EV charging legislation
In late July, the Senate Environment and Public Works Committee voted to approve a five-year highway reauthorization bill that largely incorporated provisions of the Clean Corridors Act of 2019 (S. 674) that was introduced by Sen. Tom Carper, D-Del. Companion legislation (H.R. 2616) has been introduced in the House by Rep. Mark DeSaulnier, D-Calif.
The legislation would provide grant funding for the installation of EV charging stations and hydrogen fueling infrastructure along designated corridors across the National Highway System.
The Association, which worked closely with Carper on the Clean Corridors Act, supports the bill because it would allow public power utilities to receive federal grants to install EV charging stations adjacent to established routes.
Meanwhile, the House Transportation and Infrastructure Committee is expected release its own legislation sometime in 2020. Committee Chairman Pete DeFazio, D-Ore., has voiced support for EVs and EV infrastructure during committee hearings on infrastructure.
At a hearing earlier this year on infrastructure investment, DeFazio said that the U.S. should “take steps to increase the use of electric vehicles, build an electric backbone for our highway system to move people and goods, and invest in resilient infrastructure, to respond to climate change.”
Other EV-related legislation has been introduced in the 116th Congress
Several other bills intended to further encourage EV infrastructure and purchase investments have been introduced in the 116th Congress.
Rep. Peter Welch, D-Vermont, and Sen. Jeff Merkley, D-Ore., introduced the Electric CARS Act of 2019 (H.R. 2042/S. 993) to extend the refueling property tax credit through 2028.
House Ways and Means Committee member Dan Kildee, D-Mich., and Senate Finance Committee member Debbie Stabenow, D-Mich., introduced the Driving America Forward Act (H.R. 2256/S. 1094), which would allow an additional 400,000 vehicles per manufacturer to be eligible for a credit of up to $7,000 before the credit begins to phase out.
The House Ways Means Committee approved H.R. 3301, the Taxpayer Certainty and Disaster Relief Act, which would extend the refueling property tax credit through December 2020.
Comparable legislation extending the refueling property tax credit through December 2019 (S. 617, the Tax Extenders and Disaster Relief Act) has been introduced in the Senate by Finance Committee Chairman Charles Grassley, R-Iowa and Ranking Member Ron Wyden, D-Ore., but has not been acted on by the committee.
Association offers EV resources to members
The Association offers a wide range of EV-related resources to its members.
Those resources include a public power utilities EV tracker and “Creating an Electric Vehicle Blueprint for Your Community: Public Power Strategies,” a guide that walks public power utility leaders and staff through the steps in creating a strategy, planning, and executing an electric vehicle program in their community.
These and other resources are available on the Association’s website topic page for electric vehicles.

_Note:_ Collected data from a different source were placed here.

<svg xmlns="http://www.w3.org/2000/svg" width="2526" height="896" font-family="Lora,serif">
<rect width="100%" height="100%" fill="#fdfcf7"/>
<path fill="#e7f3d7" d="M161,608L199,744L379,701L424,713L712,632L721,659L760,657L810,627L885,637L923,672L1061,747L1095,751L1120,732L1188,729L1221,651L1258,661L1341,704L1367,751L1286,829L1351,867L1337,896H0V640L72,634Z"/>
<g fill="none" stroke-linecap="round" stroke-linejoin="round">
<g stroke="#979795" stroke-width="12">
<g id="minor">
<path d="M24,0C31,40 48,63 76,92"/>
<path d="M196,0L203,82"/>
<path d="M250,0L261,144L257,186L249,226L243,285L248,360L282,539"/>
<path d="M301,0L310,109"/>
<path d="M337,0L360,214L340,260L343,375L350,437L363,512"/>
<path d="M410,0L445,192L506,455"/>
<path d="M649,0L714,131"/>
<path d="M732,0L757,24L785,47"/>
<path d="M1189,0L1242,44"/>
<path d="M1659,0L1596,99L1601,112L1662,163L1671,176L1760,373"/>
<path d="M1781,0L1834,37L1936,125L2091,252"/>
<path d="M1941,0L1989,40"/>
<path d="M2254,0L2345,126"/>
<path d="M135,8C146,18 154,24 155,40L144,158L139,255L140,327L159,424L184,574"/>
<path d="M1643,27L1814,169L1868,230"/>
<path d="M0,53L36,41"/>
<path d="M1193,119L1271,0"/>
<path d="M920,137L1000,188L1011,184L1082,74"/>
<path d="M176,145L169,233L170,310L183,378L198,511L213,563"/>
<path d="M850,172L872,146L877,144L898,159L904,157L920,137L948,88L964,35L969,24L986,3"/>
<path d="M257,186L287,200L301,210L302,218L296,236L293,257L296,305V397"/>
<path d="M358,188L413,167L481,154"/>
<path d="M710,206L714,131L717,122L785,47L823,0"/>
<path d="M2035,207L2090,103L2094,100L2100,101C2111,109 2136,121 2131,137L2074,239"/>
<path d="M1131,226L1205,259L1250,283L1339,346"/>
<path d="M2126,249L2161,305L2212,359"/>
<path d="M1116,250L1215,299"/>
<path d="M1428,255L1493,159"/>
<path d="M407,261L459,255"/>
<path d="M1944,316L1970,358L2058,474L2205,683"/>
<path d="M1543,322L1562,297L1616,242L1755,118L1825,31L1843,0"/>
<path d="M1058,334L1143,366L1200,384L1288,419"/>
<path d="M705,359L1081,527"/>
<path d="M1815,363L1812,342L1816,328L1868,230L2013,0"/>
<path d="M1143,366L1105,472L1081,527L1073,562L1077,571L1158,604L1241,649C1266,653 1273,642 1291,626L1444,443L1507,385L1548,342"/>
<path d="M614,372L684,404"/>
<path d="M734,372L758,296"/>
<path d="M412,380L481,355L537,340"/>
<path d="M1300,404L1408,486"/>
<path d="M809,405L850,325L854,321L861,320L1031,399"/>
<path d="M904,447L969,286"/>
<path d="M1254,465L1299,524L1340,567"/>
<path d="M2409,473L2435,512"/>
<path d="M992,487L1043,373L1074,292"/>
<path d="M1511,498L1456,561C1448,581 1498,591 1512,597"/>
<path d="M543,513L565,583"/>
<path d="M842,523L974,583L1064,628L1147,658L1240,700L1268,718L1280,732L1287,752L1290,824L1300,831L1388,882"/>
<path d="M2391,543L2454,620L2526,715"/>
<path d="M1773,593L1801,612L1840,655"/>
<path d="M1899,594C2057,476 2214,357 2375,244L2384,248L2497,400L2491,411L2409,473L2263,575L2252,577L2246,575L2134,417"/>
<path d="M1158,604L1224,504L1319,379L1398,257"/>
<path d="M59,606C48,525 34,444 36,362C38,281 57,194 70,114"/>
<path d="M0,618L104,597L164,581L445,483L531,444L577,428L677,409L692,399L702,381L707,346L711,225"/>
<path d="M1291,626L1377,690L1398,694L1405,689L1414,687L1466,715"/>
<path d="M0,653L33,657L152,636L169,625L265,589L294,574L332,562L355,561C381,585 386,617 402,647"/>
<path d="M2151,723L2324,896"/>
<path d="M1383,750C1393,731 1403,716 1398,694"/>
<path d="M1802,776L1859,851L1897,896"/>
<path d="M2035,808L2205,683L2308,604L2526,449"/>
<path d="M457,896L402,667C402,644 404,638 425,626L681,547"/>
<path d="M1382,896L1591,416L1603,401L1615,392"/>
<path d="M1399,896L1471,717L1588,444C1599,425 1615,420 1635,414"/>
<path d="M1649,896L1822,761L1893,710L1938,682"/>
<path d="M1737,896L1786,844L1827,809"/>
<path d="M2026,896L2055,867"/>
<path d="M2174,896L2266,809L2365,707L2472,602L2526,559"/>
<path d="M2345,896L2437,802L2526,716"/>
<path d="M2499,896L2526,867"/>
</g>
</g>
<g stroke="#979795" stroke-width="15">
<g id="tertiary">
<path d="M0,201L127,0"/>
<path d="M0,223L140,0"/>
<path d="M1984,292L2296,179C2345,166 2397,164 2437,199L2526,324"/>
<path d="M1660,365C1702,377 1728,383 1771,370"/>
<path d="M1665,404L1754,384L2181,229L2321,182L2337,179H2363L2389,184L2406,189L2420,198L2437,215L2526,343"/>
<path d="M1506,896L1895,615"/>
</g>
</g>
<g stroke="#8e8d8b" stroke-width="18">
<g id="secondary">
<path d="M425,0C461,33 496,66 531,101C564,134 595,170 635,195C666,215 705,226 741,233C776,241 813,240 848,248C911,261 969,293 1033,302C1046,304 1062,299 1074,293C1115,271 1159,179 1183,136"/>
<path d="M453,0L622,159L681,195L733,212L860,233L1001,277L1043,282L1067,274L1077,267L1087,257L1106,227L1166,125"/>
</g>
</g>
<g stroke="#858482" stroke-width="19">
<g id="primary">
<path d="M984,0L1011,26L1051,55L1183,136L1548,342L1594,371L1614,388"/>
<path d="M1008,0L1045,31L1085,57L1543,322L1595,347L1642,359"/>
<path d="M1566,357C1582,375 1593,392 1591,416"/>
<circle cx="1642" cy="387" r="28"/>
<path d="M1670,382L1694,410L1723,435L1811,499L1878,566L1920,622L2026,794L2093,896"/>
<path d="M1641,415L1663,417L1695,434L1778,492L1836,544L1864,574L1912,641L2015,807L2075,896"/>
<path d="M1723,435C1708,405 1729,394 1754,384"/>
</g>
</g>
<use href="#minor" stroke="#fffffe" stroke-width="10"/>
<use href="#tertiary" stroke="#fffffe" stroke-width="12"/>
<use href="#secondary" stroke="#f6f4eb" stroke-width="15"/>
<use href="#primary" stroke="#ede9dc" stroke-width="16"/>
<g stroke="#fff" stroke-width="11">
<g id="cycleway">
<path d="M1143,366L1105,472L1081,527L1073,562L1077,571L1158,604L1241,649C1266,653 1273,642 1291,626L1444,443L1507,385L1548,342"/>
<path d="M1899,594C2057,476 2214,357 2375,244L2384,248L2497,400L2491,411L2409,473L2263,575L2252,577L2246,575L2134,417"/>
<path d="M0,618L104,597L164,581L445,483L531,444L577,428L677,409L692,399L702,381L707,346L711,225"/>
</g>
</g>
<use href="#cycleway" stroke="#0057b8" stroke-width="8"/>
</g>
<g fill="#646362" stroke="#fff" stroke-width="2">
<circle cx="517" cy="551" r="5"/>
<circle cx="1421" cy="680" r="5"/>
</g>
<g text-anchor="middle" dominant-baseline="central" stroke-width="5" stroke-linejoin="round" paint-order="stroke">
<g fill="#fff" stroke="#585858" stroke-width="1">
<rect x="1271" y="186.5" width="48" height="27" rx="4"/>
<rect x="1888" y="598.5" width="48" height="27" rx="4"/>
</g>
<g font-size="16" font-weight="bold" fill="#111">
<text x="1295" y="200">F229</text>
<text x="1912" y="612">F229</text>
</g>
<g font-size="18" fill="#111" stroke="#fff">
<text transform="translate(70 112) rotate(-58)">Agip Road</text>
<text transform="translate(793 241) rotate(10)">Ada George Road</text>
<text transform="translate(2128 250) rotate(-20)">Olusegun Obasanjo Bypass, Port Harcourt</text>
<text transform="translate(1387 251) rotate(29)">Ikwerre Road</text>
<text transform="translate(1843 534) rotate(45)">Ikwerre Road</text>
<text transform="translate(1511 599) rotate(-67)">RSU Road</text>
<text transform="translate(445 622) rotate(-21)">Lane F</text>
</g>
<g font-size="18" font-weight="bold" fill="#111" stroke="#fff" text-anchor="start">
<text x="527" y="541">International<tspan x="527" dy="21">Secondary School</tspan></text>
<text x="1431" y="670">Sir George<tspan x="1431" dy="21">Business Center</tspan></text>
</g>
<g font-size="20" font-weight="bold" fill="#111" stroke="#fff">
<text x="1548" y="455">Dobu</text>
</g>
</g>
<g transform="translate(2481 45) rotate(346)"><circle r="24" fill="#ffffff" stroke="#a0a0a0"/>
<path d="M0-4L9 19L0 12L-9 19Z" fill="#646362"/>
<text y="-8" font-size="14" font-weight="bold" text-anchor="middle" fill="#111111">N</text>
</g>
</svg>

Another EV tool available for Association members is the Demonstration of Energy & Efficiency Development program, which funds research, pilot projects, and education on topics such as electric vehicles.
One example of how DEED funding is being used in the EV space is a project involving American Municipal Power and the Smart Electric Power Alliance.
AMP and SEPA have teamed up to develop an electric vehicle toolkit that contains a spreadsheet and user instructions and provides a preliminary read on the time and resources that utilities may need to dedicate to planning and rolling out a strategy for EV adoption.
The project was funded in part by a grant from the DEED program.
The toolkit is available for free download to DEED members and for sale to non-DEED members in the Association’s Product Store.